[Supplied passage Boundary: Start]

So aside from the 40 or so kids on the football team, you had the cheerleaders, dance team (that sat in the bleachers until halftime), band, flag squad, and occasionally other athletes or student council types that were recognized at halftime. Tons of kids involved who didn’t play football.

Our school had a strong place in the community. I went to school with kids whose parents, and even grandparents, attended the school. That particular part of Austin had a very strong sense of community, and the local businesses - flower shops, dry cleaners, auto shops, and restaurants - were almost all owned or managed by alumni of the school. So we always had a pretty significant turnout, regardless of how the team performed. (Typically, we’d do well in the first quarter, then get progressively worse as the game continued.)

It should be noted in Austin, there were three district stadiums - your home stadium was the one closest to your school. Ours wasn’t near our school, so you had to figure out transportation to and from the game. We also had pretty cheap admissions - $3 or $4, and maybe $5-$7 for adults. So if the game was a distance from the school and the community, that might account for the lack of people in the stands. They would run a bus on occasion to the game for students but I’m not sure if adults could ride it too.

Anyway, just wanted to fight some ignorance about what actually goes on at a high school football game in the stands.

Not sure it’s “harmless” to cut class time short to herd everyone into the gym for a mandatory “fawn on the jocks” pep rally, forcing those who get bullied to join in adulating the worst bullies in the school.

[Supplied passage Boundary: End]
[Extracted data Boundary: Start]

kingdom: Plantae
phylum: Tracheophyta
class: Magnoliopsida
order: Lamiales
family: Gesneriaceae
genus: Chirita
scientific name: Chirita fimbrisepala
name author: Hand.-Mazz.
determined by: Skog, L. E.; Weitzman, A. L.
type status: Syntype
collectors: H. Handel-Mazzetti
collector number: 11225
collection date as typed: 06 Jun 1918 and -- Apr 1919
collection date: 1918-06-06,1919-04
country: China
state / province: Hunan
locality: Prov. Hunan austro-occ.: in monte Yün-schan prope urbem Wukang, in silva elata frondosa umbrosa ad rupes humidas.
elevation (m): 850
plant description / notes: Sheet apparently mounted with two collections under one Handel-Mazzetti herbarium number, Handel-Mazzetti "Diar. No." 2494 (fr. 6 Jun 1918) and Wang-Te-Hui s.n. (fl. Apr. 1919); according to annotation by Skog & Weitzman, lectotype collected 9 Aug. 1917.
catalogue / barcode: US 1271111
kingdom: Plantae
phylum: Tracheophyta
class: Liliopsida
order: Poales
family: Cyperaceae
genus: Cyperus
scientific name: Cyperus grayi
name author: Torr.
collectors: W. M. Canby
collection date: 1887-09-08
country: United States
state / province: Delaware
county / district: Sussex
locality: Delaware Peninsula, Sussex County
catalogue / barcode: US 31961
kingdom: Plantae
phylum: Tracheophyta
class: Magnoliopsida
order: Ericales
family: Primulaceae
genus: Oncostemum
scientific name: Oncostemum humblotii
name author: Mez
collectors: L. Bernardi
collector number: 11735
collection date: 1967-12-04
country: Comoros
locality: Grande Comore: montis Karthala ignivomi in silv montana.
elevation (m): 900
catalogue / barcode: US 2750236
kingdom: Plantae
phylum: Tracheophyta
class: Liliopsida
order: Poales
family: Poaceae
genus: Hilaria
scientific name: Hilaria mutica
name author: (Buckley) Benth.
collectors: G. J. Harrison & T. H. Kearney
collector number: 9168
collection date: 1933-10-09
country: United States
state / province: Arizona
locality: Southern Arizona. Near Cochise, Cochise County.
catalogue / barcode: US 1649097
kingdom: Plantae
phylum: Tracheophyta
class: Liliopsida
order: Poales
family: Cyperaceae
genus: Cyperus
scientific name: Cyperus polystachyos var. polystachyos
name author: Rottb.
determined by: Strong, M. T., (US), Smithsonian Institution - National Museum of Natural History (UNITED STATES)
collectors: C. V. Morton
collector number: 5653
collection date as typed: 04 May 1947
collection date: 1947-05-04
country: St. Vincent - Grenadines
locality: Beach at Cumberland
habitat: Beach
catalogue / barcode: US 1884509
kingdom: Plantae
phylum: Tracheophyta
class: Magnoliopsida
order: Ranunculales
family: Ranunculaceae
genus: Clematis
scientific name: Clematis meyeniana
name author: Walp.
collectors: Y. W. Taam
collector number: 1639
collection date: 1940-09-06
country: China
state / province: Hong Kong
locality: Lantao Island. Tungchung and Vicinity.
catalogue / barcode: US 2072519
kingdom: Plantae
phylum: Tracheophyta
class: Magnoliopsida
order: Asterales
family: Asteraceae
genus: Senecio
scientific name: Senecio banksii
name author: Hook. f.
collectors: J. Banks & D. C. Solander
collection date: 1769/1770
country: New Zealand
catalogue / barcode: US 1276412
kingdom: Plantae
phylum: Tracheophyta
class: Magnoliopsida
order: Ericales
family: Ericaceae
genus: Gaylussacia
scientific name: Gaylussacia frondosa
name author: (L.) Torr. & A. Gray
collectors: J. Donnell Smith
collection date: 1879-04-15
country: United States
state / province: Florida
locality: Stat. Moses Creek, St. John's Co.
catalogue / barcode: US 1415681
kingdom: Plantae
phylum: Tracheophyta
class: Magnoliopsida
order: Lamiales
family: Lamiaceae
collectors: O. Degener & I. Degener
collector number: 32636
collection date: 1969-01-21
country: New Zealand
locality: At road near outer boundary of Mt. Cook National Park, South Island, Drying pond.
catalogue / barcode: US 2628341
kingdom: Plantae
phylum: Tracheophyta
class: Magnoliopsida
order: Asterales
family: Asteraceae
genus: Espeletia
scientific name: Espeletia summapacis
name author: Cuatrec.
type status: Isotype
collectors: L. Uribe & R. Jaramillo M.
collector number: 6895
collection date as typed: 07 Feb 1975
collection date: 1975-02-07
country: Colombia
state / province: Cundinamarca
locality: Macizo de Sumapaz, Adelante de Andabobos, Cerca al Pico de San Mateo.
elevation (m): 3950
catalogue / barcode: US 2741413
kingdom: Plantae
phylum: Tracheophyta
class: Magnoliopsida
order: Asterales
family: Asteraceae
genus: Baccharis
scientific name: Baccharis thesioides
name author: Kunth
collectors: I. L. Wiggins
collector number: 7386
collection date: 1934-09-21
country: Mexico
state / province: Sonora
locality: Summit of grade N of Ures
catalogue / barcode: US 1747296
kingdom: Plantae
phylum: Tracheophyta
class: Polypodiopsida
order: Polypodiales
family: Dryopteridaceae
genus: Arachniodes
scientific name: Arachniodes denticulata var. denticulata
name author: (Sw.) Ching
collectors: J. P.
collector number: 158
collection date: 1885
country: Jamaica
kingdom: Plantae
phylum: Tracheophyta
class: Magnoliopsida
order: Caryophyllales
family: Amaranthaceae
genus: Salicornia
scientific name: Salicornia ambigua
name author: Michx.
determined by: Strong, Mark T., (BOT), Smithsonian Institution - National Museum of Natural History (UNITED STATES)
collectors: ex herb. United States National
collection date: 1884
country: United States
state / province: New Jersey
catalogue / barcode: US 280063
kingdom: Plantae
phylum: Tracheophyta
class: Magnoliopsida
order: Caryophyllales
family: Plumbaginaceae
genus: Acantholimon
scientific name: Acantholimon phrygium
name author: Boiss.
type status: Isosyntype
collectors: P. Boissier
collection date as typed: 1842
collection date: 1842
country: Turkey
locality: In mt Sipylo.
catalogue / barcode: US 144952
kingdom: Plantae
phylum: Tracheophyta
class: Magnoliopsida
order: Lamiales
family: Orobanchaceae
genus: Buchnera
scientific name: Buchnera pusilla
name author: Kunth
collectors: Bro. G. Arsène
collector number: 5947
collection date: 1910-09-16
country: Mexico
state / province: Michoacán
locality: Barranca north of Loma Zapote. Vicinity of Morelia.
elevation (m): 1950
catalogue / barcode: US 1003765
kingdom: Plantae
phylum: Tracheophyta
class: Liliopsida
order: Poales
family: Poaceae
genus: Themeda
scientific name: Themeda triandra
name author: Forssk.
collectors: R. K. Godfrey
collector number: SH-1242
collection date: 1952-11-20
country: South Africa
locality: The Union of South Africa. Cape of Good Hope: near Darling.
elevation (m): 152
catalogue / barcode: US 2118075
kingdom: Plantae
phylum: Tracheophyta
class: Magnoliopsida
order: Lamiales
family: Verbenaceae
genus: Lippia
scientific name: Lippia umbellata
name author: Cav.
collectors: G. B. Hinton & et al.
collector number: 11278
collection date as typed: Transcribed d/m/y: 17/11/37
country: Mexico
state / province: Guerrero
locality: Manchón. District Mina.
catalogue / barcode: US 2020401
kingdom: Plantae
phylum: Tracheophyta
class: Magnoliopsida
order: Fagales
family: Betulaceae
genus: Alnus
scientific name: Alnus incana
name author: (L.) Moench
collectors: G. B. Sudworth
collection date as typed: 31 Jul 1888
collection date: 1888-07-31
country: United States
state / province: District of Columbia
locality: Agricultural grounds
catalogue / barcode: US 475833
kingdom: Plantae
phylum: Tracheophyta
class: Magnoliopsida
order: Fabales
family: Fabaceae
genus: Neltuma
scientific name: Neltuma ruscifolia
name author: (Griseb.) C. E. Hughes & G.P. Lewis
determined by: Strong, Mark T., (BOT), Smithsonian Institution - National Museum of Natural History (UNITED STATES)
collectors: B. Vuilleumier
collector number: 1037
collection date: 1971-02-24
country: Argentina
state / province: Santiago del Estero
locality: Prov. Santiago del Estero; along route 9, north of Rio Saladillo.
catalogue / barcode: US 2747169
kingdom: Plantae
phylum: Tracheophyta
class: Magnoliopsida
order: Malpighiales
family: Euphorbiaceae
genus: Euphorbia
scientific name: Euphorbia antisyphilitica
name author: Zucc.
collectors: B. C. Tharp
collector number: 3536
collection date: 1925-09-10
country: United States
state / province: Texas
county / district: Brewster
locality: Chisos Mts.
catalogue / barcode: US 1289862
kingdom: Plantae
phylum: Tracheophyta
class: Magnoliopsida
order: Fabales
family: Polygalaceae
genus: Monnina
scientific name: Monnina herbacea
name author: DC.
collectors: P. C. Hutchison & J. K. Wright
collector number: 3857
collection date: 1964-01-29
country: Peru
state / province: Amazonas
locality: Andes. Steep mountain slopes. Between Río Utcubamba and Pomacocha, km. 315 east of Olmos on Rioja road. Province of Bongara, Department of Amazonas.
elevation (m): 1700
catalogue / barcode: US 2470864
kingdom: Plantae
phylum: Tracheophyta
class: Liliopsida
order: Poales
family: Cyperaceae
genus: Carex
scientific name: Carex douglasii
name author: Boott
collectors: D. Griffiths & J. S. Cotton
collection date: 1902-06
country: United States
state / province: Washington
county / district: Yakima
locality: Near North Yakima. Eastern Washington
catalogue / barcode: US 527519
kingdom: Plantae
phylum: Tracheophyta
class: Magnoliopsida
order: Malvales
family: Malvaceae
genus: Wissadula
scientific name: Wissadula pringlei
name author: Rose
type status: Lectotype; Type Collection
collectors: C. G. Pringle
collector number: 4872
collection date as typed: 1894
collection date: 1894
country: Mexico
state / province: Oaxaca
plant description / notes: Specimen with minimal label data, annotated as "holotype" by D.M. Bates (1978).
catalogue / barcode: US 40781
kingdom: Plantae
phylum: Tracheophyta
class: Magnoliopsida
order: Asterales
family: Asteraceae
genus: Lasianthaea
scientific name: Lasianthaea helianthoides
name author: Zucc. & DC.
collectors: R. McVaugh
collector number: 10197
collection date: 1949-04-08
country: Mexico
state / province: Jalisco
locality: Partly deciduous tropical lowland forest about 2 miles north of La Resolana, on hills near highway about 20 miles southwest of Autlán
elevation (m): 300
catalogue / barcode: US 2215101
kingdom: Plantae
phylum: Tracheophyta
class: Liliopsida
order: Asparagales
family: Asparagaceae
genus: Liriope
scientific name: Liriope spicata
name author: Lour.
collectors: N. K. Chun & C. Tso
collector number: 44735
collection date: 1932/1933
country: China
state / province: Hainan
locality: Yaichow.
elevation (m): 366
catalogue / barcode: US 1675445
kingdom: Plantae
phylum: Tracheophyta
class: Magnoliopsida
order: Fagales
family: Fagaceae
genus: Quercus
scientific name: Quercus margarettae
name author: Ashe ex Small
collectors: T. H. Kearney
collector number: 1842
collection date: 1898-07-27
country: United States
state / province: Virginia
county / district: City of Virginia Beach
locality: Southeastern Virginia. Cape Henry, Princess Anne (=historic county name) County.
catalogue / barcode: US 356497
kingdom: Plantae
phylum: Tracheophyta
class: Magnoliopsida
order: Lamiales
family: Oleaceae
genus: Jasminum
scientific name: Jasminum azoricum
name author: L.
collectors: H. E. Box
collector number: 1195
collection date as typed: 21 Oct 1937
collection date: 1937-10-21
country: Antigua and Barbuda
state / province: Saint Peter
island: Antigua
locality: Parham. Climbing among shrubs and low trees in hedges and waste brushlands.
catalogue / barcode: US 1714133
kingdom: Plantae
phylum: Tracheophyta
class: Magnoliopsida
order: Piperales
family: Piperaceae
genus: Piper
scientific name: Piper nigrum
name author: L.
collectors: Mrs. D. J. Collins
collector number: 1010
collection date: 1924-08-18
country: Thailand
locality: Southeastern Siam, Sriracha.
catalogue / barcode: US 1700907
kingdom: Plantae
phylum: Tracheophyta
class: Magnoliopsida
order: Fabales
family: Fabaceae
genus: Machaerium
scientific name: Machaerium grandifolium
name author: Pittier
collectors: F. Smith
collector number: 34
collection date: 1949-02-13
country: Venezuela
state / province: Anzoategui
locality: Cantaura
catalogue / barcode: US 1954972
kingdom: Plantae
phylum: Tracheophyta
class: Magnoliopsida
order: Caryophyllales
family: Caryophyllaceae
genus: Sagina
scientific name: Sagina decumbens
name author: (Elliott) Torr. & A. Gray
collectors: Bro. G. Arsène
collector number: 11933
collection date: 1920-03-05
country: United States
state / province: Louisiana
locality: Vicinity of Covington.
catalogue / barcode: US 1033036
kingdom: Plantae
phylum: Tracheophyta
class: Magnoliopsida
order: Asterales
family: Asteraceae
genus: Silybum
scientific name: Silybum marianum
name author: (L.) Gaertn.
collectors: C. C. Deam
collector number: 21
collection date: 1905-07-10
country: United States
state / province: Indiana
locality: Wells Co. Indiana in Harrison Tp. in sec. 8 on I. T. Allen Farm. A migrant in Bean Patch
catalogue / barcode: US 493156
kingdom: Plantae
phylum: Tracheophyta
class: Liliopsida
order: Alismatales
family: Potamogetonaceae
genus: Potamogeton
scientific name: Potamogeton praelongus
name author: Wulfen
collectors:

[Extracted data Boundary: End]

> **Parts of the exercise**:
1. Can you copy the passage about high school football, starting with "Not sure it’s" and going on through "in the school.", word for word?
2. Can you rewrite the paragraph of the passage about high school football that begins "Our school had a strong place in the community" as a short bulleted list, keeping its main facts?
3. Could you continue the passage about high school football from where it stops?

> **Answers per task**:
1.
Not sure it’s “harmless” to cut class time short to herd everyone into the gym for a mandatory “fawn on the jocks” pep rally, forcing those who get bullied to join in adulating the worst bullies in the school.

2.
- The school had a strong place in the community.
- Many students' parents, and even grandparents, had attended it.
- That part of Austin had a strong sense of community.
- Almost all the local businesses (flower shops, dry cleaners, auto shops and restaurants) were owned or managed by alumni.
- Turnout at games was always fairly large, however the team did.
- The team typically did well in the first quarter and then got progressively worse.

3.
I dealt by slipping out and going home early, since I lived in easy walking distance. :smiley:

They didn’t do this at my high school.
At my middle school, they did, but the process annoyed me enough that I… provoked senseless fights DURING the pep rally, and thus got excused from future rallies.

Yes. This. I went to a high school where the parents were very involved. Super-involved. Parents showed up for every single parent-teacher conference, and lots of other events. Fund-raisers (non-public, free school), you name it.

But athletic events? I played on the basketball team (we didn’t have a football team, probably because we didn’t have a football field). I don’t recall ever seeing any of my teammates’ parents there. I certainly never saw mine there.

The school really didn’t emphasize athletics. Athletics were for fun, that’s all. And I guess the parents took their cue from the schoo.

To address this and OP about interest in their child’s schooling, there was an interesting article in the Washington Post (last week, I think) that pointed out that most working poor are so *mentally *exhausted by trying to figure out where the next meal is coming from every fucking day and whether to see a doctor about that persistent cough and how to get to work tomorrow etc that they often make poor decisions. They are just too tired to think clearly.

(For parents out there, remember how hard it was to think when your kid was a newborn and up all night – the mental and physical exhaustion was crushing.)

If they had their butlers leave out their clothes and hire drives to get them around, they would have alot more time.
Why don’t they just tell their boss they are going to take off early on Friday to play some golf. That always works for me.
I am mean who really works at 7pm on a Friday other than healthcare workers, food industry people, store workers, gas station workers, hotel workers, customer service people, utility workers, entertainment industry people, etc, etc…

Long thread so I could have missed it, but I don’t think anyone mentioned this – not only are many of the kids from the innercity school from single-parent families, a lot of them are likely foster children, or kids being raised by grandparents, or otherwise in less than traditional or less than stable home situations. Not necessarily the recipe for a lot of rah-rah parents at football games.